- _WHAT THE TASK ASKS_
The full set of entries must be copied exactly.

- _AVAILABLE RECORDS_
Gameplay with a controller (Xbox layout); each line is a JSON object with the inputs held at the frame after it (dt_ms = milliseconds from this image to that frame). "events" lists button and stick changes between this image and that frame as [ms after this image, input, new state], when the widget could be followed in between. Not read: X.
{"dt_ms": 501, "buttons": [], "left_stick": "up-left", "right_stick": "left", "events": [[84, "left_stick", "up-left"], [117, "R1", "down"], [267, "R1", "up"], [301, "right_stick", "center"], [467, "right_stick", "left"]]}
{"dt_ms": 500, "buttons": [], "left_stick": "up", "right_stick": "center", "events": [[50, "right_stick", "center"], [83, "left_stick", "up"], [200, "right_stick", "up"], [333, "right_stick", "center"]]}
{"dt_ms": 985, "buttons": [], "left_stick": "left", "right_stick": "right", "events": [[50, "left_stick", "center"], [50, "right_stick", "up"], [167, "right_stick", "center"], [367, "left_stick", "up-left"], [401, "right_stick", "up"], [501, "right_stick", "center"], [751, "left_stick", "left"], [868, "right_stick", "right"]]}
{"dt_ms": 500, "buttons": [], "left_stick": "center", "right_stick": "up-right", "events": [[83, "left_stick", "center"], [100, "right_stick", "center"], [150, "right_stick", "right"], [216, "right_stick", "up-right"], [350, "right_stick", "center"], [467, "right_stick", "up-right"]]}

- _RESULT_
Gameplay with a controller (Xbox layout); each line is a JSON object with the inputs held at the frame after it (dt_ms = milliseconds from this image to that frame). "events" lists button and stick changes between this image and that frame as [ms after this image, input, new state], when the widget could be followed in between. Not read: X.
{"dt_ms": 501, "buttons": [], "left_stick": "up-left", "right_stick": "left", "events": [[84, "left_stick", "up-left"], [117, "R1", "down"], [267, "R1", "up"], [301, "right_stick", "center"], [467, "right_stick", "left"]]}
{"dt_ms": 500, "buttons": [], "left_stick": "up", "right_stick": "center", "events": [[50, "right_stick", "center"], [83, "left_stick", "up"], [200, "right_stick", "up"], [333, "right_stick", "center"]]}
{"dt_ms": 985, "buttons": [], "left_stick": "left", "right_stick": "right", "events": [[50, "left_stick", "center"], [50, "right_stick", "up"], [167, "right_stick", "center"], [367, "left_stick", "up-left"], [401, "right_stick", "up"], [501, "right_stick", "center"], [751, "left_stick", "left"], [868, "right_stick", "right"]]}
{"dt_ms": 500, "buttons": [], "left_stick": "center", "right_stick": "up-right", "events": [[83, "left_stick", "center"], [100, "right_stick", "center"], [150, "right_stick", "right"], [216, "right_stick", "up-right"], [350, "right_stick", "center"], [467, "right_stick", "up-right"]]}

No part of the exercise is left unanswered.